→ Extrait fourni
########
Un potager ouvert sur le monde.

Le 13 mai 2019

Suite de nos échos à la Biennale d’Architecture et de Paysage d’Ile-de-France organisée à Versailles jusqu’au 13 juille 2019, à travers l’entretien qu’Antoine Jacobsohn, responsable du Potager du Roi a bien voulu nous accorder sur le vif.

– Si vous deviez pour commencer par définir votre fonction ?

D’ordinaire, j’aime me présenter comme le « responsable » du Potager du Roi. Ce mot me tient à cœur et je le préfère à celui de directeur. La seule personne habilitée à diriger ici est celle qui est en charge de l’établissement d’enseignement supérieur, l’ENSP (en l’occurrence Vincent Piveteau), dont relève le Potager. C’est d’ailleurs à cette personne que revient le pouvoir de déléguer la responsabilité de ce dernier.

– En quoi consiste la responsabilité sur un tel site ?
########
→ Lignes de données
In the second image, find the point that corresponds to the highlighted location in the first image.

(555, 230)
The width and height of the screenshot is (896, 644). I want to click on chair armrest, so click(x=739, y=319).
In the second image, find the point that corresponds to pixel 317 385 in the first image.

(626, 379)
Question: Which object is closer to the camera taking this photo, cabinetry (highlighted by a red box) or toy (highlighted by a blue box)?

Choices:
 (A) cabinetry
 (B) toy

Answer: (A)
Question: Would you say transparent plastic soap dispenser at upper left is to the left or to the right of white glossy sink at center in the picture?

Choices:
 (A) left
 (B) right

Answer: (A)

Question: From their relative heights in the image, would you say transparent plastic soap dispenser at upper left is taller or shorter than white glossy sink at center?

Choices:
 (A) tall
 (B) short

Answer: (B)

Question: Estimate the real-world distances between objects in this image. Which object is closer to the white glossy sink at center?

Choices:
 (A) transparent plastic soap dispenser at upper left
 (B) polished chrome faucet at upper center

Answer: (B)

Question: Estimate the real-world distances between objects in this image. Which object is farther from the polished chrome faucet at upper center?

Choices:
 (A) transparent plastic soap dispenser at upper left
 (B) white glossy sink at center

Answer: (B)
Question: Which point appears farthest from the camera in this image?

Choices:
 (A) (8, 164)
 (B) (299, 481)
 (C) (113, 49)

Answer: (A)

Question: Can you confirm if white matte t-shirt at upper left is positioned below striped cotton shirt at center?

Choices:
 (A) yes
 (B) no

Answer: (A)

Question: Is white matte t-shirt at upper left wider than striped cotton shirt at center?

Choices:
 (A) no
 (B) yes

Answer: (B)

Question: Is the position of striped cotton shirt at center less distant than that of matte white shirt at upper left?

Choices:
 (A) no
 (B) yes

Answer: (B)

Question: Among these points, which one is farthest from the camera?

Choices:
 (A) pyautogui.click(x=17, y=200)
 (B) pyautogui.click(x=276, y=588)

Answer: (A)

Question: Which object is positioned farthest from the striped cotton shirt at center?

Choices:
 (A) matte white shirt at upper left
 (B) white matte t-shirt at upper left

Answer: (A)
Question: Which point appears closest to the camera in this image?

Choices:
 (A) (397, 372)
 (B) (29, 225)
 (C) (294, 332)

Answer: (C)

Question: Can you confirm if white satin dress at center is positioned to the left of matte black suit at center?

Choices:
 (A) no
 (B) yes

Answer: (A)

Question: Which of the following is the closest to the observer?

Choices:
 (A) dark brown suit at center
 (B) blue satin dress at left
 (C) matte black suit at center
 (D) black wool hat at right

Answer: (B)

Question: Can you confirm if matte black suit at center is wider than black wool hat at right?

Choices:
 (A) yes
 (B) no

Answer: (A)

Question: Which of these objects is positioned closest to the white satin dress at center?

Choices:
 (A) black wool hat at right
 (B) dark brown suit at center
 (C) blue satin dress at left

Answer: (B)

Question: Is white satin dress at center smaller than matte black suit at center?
########
→ Consigne
Dans l'extrait fourni, quel mot Antoine Jacobsohn préfère-t-il à celui de directeur pour présenter sa fonction au Potager du Roi ?

→ Réponse complète
Il préfère le mot « responsable ».